Твидовый троцкист Ипполит Шуйцев, балансируя блюдечком, где желтело пирожное «Брест — Литовск» с вишней на макушке приладил к инструменту табурет, грязным ногтем примерился к белой клавише, состроил девицам морду недовольного мерина, приподнял нижнюю часть своей спины и принялся вертеть сиденьем, уронивши при этом на пол вишню, раздавивши её подошвой и сей же час отправивши её труп себе за небрезгливую губу. В этот момент у Вебера кончилась ровница, его станок стукнул пару раз вхолостую, и динамики пошли поливать славистов Щелкунчиком одного из четырёх Ильичей, погубивших Россию.
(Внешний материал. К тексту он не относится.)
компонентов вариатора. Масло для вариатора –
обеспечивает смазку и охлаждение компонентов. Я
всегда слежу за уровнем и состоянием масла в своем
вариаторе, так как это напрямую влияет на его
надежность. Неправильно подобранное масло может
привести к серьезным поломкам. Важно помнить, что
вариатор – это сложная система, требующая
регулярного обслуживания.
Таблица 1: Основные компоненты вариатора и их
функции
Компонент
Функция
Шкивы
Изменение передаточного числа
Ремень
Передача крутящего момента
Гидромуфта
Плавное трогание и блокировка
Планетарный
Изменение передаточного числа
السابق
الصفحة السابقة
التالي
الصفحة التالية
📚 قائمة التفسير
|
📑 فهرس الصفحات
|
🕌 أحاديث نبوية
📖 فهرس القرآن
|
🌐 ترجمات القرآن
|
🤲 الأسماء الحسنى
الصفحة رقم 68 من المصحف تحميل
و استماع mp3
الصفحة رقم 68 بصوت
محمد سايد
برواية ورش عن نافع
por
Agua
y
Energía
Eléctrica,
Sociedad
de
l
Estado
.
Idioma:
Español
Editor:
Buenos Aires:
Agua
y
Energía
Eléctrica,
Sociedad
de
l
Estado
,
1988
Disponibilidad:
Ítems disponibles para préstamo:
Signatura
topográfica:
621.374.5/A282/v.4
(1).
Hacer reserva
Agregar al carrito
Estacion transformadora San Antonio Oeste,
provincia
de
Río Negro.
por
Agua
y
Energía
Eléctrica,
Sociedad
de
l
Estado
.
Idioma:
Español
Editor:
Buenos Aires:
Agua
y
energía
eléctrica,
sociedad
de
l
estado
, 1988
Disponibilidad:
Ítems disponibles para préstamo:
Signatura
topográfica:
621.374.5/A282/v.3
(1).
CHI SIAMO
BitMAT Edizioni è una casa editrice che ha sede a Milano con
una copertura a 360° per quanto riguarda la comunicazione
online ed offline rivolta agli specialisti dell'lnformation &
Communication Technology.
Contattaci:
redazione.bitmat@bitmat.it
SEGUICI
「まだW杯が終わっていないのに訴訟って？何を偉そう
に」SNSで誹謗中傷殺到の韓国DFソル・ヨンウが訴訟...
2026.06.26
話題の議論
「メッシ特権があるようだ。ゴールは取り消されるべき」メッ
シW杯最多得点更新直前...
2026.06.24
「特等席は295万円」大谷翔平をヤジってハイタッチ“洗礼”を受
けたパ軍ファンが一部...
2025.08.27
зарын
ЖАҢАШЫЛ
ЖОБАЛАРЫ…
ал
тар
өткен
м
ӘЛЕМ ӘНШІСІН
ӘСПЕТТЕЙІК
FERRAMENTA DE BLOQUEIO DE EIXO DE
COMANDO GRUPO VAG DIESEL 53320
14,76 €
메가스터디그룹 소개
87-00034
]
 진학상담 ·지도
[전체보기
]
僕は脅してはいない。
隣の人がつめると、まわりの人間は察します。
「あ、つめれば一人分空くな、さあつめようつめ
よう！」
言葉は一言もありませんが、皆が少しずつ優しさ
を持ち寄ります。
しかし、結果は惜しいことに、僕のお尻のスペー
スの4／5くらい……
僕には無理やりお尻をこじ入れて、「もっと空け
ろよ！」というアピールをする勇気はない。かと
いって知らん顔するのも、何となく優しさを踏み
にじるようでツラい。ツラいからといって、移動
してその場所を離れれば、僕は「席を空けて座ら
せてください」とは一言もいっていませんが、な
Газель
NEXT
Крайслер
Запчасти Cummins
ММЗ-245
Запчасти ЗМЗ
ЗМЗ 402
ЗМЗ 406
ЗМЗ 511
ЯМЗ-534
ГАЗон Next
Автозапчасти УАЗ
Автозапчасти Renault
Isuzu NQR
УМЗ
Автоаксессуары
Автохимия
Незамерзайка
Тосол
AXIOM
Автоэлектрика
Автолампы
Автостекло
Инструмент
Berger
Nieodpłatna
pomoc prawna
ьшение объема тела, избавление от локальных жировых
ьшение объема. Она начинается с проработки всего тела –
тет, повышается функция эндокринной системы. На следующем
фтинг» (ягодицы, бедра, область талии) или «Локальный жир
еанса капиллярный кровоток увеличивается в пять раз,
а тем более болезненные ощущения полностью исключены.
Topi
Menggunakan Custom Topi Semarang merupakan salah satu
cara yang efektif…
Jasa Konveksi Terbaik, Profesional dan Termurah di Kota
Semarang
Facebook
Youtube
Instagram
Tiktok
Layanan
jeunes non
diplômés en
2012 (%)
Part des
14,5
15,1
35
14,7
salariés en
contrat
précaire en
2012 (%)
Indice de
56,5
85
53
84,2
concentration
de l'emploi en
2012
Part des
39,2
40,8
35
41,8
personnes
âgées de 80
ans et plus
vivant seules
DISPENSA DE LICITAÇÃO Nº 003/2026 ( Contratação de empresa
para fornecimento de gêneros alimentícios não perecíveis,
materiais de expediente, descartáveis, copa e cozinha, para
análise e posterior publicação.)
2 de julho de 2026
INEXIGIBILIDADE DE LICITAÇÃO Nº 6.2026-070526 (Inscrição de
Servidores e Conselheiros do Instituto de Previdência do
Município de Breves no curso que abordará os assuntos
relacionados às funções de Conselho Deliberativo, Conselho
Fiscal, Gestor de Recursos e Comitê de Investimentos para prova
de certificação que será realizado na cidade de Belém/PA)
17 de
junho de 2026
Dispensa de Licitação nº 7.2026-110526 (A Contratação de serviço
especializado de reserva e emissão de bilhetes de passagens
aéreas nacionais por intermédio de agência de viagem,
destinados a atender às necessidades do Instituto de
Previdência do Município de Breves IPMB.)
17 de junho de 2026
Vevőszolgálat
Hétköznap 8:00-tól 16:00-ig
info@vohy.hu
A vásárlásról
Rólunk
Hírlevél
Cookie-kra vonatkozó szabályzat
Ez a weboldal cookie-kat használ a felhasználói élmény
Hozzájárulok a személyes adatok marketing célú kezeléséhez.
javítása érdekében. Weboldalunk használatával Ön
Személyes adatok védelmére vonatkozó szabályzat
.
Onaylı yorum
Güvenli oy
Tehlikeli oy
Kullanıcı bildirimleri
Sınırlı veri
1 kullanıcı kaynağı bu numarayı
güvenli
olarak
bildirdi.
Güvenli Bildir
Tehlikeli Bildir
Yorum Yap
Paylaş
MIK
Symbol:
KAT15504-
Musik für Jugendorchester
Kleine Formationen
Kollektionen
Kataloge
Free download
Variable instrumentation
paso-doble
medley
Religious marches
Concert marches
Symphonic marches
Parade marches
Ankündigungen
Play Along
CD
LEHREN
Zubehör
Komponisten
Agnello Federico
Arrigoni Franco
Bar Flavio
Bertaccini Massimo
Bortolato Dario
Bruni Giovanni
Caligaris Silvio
Над профессорами возвышался Дементий Капернаумов, обычно представлявшийся как контр–адмирал швейцарского флота в отставке, а на самом же деле — внебрачный отпрыск Леманской писательницы, недурно тянувший басом «отче наш» в русской церкви Бияррица (той, что против «Отеля du Palais») и забавлявший славистов такими шутками, что те только брались за животы от хохота. Он поворотился к Толичке в профиль, ставши при этом похожим на луврского Сократа, опрокинул себе в пасть голубую кровушку коктейля, надул своё колоссальное пузо кастрированного кота, замер на мгновение — общество, упёрши в него взоры, застыло в благоговейном ожидании, а княгиня Кичильбаева с мужем даже вытянули свои загорелые шеи (они только что вернулись с островов Президентов Товы–и–Бовы), — и наконец отрыгнулся пузырём, лопнувшем на его масляном подбородке. Уууфффф! — облегчённо выдохнули слависты и обратились к столу, где профессор Электра Шабашкина, красавица шестидесяти лет в рясе чеховского монаха, с платиновой брошью в виде литавры на правом сосце и со вторым томом Мифов народов мира под мышкой, смахнула с щеки зазевавшегося чёрта, истомлённого ночной молотьбой гороха, вырвала из поросячей пасти сливу и вставила её себе меж зубов, сделавшись при этом похожей на тропическую жабу. К ней тотчас подсеменила её лучшая подруга, Вилена Терситова, журналистка фрейдистского еженедельника «Русское подсознание» с тремя бородавками на носу и, поверх капота цвета Арабики, с которого то здесь то там показывали свою социалистическую образину подсолнухи, кожухом фотоаппарата, доказывающего её подёнщицкое звание. Вилена залопотала Шабашкиной, не меняя при этом выражения своего лица величиной в половину Собакевичева кулака, стащила со стола варёную свёклу, откусила ей клитор и принялась вращать желваками скул против часовой стрелки. Рядом с ними примостился Игорёк Шмидт в кожаных штанах, специалист по Грибоедову. У Игорька были и трубочка, и швабское подданство, и марлевая повязка, проходившая через сизую скулу, и темя, ещё хранившее отпечаток подушки, и банка баварского пива, коей он тыкал в серый живот козлобородому и козлоногому учёному, с разбухшими ступнями в плисовых сапогах. Этот писал в Юрьевском изгнании Историю государства Российского для гостиного двора, а сейчас держался за синий рукав постсоветского подмастерья пера с немытыми шатеновыми кудрями, обрамлявшими его бледное круглое прыщеватое лицо.